OS after HSCT in CR2 was 68 % for allogeneic BMT and 57 % for UCB transplant; therefore, the stem cell source did not appear to be relevant [35, 36]. UCB transplants for AML patients younger than 16 years have been performed in approximately 289 cases in Japan, and their 5-year OS rates in CR1 and CR2 were 67.3 and 61.4 % [37]. This source for HSCT might facilitate a timely transplant.

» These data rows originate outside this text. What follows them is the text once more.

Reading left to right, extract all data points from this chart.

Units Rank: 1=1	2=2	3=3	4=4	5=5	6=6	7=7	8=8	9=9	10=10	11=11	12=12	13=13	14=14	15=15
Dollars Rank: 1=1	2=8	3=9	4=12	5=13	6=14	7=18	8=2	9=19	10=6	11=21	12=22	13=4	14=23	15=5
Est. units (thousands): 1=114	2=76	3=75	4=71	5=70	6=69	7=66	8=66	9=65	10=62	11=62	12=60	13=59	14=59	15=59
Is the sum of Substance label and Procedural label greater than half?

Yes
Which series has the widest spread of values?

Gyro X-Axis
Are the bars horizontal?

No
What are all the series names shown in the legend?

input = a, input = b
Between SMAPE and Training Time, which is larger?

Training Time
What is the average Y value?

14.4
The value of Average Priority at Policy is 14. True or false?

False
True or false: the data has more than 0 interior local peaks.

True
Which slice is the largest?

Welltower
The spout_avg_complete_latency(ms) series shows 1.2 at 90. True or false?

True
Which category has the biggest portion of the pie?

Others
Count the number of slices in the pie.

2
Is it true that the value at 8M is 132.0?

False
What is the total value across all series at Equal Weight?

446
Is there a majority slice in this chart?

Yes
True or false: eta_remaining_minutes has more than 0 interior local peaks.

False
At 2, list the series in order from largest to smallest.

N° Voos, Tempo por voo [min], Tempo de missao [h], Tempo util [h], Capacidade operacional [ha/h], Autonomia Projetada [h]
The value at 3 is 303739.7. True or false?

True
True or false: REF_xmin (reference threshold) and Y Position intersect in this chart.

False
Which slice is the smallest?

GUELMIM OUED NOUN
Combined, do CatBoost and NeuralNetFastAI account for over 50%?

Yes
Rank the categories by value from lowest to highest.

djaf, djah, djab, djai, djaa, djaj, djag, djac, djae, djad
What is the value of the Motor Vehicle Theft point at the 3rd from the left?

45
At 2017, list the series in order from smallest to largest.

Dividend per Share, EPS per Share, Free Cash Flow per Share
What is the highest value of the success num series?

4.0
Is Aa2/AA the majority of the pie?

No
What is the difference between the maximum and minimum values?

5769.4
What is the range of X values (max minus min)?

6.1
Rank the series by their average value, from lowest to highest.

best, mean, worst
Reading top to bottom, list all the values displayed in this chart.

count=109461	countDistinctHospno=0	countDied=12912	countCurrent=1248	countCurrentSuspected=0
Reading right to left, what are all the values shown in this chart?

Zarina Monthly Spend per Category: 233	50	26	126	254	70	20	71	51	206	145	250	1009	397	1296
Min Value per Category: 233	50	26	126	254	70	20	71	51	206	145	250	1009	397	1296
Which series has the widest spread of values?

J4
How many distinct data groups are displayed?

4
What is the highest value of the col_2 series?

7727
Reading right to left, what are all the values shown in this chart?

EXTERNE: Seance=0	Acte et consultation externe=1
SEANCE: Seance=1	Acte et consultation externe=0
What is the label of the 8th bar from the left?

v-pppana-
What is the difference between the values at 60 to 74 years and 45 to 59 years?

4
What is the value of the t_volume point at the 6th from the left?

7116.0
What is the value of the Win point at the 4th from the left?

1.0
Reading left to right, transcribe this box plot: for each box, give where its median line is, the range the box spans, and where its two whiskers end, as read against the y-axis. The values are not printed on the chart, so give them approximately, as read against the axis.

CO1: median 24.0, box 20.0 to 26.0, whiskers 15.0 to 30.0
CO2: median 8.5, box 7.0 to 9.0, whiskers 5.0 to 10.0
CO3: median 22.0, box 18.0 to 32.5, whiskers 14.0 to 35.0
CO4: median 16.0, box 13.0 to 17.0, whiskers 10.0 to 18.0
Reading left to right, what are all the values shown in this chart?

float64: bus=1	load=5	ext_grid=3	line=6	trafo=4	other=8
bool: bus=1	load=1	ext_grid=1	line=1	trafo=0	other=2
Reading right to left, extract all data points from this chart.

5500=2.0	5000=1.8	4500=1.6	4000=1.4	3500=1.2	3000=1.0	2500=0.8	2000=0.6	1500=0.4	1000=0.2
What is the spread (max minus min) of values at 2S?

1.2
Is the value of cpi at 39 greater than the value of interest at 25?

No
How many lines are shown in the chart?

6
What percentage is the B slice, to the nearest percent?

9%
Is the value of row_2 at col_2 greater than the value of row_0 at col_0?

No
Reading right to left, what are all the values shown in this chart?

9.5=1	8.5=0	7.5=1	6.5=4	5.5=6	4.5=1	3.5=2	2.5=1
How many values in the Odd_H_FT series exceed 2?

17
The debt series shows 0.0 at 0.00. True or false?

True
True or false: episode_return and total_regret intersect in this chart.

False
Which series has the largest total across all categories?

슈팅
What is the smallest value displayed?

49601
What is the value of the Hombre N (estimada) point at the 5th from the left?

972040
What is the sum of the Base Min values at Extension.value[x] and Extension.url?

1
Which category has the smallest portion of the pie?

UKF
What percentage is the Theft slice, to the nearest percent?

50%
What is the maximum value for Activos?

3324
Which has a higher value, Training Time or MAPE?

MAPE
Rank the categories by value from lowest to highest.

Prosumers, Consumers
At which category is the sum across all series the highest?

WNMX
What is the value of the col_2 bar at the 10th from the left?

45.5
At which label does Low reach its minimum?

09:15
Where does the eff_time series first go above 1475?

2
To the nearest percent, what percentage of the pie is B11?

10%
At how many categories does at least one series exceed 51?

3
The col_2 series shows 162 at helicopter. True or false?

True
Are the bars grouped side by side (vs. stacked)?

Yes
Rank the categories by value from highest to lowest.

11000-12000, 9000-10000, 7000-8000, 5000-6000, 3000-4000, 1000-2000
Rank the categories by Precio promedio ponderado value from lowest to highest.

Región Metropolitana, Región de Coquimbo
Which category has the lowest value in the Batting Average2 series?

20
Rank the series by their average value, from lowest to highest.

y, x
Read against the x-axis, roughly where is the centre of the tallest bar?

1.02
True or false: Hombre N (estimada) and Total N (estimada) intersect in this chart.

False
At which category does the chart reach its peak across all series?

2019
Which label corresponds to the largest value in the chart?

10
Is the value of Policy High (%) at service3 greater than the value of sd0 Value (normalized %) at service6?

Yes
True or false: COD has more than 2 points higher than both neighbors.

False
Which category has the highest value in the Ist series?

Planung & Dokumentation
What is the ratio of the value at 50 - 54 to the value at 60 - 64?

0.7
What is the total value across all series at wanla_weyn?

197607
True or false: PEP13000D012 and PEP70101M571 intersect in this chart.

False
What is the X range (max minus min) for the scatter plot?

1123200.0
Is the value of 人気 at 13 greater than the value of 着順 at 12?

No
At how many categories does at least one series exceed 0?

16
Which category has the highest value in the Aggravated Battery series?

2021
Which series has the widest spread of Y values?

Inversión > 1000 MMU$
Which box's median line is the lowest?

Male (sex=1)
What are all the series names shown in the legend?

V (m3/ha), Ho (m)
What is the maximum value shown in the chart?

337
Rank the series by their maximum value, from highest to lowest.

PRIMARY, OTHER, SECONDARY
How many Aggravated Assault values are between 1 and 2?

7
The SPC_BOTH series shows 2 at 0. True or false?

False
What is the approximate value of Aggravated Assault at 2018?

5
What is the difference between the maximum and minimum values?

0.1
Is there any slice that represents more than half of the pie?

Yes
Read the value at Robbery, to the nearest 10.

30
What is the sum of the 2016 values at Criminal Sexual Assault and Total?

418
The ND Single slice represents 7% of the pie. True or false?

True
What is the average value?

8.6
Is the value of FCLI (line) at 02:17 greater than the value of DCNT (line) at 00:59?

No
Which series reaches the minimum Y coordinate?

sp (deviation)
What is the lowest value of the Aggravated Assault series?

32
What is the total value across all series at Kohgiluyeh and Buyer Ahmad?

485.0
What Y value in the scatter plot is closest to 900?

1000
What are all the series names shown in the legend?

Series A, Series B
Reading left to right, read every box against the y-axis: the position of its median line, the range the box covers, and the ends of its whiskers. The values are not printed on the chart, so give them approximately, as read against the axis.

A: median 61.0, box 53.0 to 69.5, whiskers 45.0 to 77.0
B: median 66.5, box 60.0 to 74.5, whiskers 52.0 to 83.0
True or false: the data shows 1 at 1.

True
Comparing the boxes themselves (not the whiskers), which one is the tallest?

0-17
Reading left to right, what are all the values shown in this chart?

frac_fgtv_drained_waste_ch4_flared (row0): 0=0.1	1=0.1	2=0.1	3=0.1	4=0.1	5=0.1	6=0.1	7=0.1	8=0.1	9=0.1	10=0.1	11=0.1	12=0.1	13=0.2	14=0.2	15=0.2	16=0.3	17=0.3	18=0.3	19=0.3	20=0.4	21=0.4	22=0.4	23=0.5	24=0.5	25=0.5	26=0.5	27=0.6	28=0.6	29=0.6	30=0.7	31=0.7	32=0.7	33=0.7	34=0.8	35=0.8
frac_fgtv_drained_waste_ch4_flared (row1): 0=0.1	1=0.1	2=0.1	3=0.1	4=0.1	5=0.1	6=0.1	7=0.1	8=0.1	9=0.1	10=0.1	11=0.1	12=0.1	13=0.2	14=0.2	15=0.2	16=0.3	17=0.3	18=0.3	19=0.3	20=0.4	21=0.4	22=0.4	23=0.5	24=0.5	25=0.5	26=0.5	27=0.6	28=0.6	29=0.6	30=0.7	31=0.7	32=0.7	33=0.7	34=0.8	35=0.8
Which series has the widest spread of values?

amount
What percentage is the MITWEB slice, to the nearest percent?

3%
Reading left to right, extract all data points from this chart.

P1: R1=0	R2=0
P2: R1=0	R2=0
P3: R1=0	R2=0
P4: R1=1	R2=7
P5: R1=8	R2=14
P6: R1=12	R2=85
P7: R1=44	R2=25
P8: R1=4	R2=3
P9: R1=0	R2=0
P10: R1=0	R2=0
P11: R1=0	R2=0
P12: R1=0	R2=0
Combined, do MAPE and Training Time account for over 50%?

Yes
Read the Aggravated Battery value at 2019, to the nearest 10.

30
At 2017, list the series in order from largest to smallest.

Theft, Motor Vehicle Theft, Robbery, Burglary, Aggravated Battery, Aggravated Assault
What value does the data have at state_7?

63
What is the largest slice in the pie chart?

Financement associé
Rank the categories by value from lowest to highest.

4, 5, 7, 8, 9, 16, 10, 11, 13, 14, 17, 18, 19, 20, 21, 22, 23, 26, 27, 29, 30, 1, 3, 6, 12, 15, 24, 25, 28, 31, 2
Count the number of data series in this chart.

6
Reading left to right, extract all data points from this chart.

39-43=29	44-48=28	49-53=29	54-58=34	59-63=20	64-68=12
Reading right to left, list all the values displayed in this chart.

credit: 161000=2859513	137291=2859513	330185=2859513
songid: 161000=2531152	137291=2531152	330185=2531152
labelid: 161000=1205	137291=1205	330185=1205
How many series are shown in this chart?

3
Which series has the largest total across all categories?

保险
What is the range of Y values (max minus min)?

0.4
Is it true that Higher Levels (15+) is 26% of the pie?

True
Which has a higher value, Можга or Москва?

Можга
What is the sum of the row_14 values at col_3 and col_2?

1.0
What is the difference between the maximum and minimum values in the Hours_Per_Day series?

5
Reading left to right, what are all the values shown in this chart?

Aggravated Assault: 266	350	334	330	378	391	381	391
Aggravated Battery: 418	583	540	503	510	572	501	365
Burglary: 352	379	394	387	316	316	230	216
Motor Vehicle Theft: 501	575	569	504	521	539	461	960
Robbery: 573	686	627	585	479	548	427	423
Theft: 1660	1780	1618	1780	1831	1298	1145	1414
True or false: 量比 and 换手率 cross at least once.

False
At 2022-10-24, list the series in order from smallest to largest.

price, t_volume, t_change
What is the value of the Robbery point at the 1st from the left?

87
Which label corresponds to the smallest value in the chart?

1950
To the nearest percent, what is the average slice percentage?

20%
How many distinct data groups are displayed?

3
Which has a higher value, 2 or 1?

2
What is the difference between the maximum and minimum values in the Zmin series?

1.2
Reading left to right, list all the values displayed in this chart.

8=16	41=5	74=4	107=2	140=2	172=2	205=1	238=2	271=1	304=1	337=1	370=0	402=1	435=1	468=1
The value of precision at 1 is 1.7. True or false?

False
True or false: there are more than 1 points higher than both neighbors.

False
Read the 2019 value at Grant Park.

There were some limitations in this study. We only analyzed relapses that occurred during the first 3 years from the end of the AML99 study. Another limitation may be that each participating institution diagnosed recurrence independently without a central confirmation. In conclusion, further clinical trials with cytogenetic and molecular data are necessary in order to verify the genetic or molecular background of relapsed pediatric AML, and the swift introduction of new promising drugs [28, 29] is imperative for relapsed AML children to obtain CR [38].

Most of the results of the present study were presented at the 48th Annual Meeting of the Japan Pediatric Society of Hematology (November 2006, Osaka) and the 9th Childhood Leukemia Symposium (April 2014, Prague).